_Görev 1_. Suudi Arabistan'ın nükleer silah edinme olasılığını anlatan haberden "Suudi Arabistan'ın nükleer" ifadesinden "raporları gördüğünü söylemişti." ifadesine kadar olan bölümü değiştirmeden döndürün.
_Görev 2_. Suudi Arabistan'ın nükleer silah edinme olasılığını anlatan habere göre Suudi Arabistan hangi ülkenin nükleer silah projesine yatırım yapmıştır?

Dünya

 Dünya'dan Başlıklar 

 Dünya > Dünya'dan Başlıklar > 'Suudi Arabistan istediği an nükleer silah edinebilir'

'Suudi Arabistan istediği an nükleer silah edinebilir'

BBC'ye konuşan çeşitli kaynaklar, Suudi Arabistan'ın, Pakistan nükleer silah projesne yatırım yaptığı ve istediği an atom bombası edinebileceğine güvendiğini söylüyor.

Suudi Arabistan'ın nükleer silah arayışına genellikle İran'ın atom programına tepki penceresinden bakılıyordu ama bu bilgiler Suudilerin İran'dan çok daha önce nükleer silah edinebilmesi ihtimaline işaret ediyor.Bu yılın başlarında, NATO'dan çok üst düzey bir yetkili, Pakistan'da Suudi Arabistan için üretilen nükleer silahların nakledilmeyi beklediğine dair istihbarat raporları gördüğünü söylemişti.

_Veri seti içeriği_.
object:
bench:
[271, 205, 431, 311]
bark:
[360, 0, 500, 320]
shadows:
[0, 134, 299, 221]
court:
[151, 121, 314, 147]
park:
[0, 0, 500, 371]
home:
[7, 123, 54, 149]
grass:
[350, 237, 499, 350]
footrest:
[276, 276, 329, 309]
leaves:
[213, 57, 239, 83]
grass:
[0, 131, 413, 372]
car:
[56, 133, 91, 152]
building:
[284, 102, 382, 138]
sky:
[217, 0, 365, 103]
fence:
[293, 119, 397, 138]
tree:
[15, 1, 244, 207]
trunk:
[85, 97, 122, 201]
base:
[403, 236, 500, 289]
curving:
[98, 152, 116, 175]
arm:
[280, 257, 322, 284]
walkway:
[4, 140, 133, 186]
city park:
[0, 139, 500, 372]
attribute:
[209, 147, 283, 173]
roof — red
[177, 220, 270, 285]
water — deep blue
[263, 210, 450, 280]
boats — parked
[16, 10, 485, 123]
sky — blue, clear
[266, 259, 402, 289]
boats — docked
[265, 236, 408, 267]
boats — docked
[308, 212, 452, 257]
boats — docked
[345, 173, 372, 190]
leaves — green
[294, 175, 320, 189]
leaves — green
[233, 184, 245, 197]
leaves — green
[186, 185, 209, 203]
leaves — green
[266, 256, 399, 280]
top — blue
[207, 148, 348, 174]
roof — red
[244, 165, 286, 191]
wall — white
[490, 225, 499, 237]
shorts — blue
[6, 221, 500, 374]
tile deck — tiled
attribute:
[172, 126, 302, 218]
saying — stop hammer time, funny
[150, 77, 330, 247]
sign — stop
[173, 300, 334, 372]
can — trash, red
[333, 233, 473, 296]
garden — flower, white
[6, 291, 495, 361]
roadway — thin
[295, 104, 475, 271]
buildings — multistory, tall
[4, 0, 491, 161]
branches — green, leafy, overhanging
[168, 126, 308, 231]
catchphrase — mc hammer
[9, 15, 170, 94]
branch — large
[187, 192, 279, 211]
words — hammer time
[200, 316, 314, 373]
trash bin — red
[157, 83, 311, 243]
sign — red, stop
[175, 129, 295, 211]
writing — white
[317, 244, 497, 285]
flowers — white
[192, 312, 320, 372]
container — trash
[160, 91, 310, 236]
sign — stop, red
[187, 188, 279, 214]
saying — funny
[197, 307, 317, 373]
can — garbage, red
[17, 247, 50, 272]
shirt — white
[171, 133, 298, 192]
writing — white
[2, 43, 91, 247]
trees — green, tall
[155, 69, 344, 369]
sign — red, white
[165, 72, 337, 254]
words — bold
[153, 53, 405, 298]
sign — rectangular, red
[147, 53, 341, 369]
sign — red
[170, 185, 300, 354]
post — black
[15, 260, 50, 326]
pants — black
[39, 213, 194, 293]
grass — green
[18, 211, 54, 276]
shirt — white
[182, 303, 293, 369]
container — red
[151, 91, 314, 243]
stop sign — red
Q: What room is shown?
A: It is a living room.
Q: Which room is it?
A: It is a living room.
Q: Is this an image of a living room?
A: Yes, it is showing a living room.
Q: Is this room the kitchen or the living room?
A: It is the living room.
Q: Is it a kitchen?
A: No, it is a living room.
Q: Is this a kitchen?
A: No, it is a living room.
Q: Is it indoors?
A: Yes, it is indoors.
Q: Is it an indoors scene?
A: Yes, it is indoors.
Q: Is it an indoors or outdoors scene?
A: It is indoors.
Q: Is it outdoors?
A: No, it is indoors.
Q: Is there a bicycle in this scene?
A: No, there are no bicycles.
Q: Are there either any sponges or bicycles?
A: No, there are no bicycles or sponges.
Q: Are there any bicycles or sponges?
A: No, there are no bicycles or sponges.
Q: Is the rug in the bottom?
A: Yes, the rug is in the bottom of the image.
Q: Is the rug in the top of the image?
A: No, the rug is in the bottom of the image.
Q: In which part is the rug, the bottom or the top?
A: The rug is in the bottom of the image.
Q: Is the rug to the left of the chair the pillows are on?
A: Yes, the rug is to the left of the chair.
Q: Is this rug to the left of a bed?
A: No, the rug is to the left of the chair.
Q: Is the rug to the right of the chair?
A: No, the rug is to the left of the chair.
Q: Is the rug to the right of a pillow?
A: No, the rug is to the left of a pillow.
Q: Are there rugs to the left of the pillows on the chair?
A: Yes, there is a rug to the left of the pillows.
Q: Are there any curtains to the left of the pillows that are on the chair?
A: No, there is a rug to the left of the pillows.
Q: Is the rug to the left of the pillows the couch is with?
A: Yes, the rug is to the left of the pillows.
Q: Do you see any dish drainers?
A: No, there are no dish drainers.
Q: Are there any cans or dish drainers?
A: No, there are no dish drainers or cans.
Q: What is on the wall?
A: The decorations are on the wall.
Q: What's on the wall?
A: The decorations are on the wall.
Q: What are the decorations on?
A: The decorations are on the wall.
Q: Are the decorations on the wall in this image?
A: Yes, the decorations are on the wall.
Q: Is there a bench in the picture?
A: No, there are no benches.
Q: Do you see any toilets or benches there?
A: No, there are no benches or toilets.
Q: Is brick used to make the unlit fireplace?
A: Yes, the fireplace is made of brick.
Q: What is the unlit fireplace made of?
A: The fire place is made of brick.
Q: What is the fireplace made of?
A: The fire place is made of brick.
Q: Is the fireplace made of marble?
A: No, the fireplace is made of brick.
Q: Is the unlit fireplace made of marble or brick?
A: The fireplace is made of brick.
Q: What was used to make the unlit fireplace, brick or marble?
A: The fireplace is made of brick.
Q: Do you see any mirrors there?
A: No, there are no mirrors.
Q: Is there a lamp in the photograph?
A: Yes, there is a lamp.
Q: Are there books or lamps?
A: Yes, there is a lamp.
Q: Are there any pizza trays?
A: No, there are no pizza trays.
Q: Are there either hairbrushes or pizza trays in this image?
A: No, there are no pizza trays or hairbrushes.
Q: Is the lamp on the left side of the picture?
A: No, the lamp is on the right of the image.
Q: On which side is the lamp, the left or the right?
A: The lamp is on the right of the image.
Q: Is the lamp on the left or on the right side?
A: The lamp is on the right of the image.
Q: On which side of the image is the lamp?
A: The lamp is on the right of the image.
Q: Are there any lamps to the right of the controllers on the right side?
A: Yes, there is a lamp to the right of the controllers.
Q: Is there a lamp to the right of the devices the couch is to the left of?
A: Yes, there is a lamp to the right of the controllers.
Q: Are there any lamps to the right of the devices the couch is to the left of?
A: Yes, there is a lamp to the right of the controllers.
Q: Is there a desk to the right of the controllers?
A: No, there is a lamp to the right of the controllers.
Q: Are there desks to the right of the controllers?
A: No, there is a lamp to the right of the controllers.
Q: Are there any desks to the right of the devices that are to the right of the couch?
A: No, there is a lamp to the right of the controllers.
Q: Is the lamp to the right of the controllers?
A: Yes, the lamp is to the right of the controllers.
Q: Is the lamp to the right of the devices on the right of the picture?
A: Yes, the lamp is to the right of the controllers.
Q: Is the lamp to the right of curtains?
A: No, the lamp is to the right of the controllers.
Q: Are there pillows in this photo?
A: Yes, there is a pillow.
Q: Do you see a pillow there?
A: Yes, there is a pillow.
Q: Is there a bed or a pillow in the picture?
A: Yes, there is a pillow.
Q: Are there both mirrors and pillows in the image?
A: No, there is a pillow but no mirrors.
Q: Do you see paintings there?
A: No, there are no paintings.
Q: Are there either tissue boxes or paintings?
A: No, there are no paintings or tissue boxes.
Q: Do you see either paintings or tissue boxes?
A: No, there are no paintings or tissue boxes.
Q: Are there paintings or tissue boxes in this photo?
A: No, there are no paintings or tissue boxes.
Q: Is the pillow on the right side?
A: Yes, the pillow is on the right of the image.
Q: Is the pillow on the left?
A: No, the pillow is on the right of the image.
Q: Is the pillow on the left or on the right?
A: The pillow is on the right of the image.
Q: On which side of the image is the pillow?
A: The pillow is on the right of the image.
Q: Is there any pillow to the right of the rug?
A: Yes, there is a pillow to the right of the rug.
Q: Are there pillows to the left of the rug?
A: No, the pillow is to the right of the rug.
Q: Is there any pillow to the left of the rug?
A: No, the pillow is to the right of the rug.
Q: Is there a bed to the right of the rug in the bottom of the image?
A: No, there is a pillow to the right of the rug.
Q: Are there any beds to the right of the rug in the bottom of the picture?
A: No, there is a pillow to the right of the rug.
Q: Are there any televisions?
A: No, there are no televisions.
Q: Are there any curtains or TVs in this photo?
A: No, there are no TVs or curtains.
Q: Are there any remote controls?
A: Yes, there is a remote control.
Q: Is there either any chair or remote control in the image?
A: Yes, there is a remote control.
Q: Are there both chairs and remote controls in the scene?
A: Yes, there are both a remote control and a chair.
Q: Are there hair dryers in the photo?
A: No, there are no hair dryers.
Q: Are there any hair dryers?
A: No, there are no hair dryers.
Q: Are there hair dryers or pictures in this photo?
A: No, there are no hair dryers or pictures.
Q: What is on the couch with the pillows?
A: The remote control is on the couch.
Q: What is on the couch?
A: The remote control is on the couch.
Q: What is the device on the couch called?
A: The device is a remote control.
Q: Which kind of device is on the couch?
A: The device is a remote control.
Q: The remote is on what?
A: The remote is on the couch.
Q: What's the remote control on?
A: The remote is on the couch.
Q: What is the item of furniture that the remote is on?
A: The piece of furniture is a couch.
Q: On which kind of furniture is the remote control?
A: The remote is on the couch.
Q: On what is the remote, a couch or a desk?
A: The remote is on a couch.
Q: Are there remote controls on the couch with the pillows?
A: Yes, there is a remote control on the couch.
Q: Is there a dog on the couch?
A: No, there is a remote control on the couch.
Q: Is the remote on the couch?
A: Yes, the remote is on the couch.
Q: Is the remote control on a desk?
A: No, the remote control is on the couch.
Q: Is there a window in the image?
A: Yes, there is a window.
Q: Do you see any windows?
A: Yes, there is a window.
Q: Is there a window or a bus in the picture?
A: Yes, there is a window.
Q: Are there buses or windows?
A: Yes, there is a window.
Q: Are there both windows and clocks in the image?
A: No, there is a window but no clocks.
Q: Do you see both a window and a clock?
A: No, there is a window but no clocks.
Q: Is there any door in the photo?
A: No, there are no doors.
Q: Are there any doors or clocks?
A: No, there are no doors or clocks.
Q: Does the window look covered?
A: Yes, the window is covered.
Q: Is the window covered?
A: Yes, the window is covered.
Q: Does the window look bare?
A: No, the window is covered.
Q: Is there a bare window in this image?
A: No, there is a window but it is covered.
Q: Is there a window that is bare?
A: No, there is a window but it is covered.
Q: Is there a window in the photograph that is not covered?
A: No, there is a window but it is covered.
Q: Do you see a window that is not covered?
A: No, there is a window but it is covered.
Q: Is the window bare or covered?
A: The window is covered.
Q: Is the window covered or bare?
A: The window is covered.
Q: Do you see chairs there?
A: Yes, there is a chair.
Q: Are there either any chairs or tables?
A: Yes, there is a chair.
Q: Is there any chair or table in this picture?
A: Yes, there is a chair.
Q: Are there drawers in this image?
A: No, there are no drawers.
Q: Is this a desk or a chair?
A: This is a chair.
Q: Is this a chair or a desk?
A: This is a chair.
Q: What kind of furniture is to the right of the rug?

_Çıktı 1_.
Suudi Arabistan'ın nükleer silah arayışına genellikle İran'ın atom programına tepki penceresinden bakılıyordu ama bu bilgiler Suudilerin İran'dan çok daha önce nükleer silah edinebilmesi ihtimaline işaret ediyor.Bu yılın başlarında, NATO'dan çok üst düzey bir yetkili, Pakistan'da Suudi Arabistan için üretilen nükleer silahların nakledilmeyi beklediğine dair istihbarat raporları gördüğünü söylemişti.

_Çıktı 2_. Pakistan'ın.